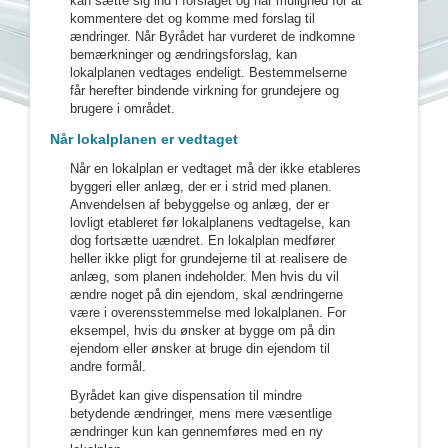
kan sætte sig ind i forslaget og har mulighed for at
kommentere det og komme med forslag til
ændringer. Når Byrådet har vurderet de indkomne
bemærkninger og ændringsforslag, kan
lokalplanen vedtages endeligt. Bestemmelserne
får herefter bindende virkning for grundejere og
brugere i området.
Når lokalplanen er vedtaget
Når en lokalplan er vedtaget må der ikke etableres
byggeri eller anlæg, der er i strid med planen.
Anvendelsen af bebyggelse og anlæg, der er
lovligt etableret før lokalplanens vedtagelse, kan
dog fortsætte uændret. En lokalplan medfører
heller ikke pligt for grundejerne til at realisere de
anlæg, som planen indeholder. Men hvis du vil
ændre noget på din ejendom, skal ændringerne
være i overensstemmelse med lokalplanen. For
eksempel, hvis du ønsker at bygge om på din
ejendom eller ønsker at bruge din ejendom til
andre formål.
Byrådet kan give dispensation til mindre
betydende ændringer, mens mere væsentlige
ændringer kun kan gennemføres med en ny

DIRECTIONS: From the entries above, output every line exactly and omit any image.

EXERCISE ANSWER:
kan sætte sig ind i forslaget og har mulighed for at
kommentere det og komme med forslag til
ændringer. Når Byrådet har vurderet de indkomne
bemærkninger og ændringsforslag, kan
lokalplanen vedtages endeligt. Bestemmelserne
får herefter bindende virkning for grundejere og
brugere i området.
Når lokalplanen er vedtaget
Når en lokalplan er vedtaget må der ikke etableres
byggeri eller anlæg, der er i strid med planen.
Anvendelsen af bebyggelse og anlæg, der er
lovligt etableret før lokalplanens vedtagelse, kan
dog fortsætte uændret. En lokalplan medfører
heller ikke pligt for grundejerne til at realisere de
anlæg, som planen indeholder. Men hvis du vil
ændre noget på din ejendom, skal ændringerne
være i overensstemmelse med lokalplanen. For
eksempel, hvis du ønsker at bygge om på din
ejendom eller ønsker at bruge din ejendom til
andre formål.
Byrådet kan give dispensation til mindre
betydende ændringer, mens mere væsentlige
ændringer kun kan gennemføres med en ny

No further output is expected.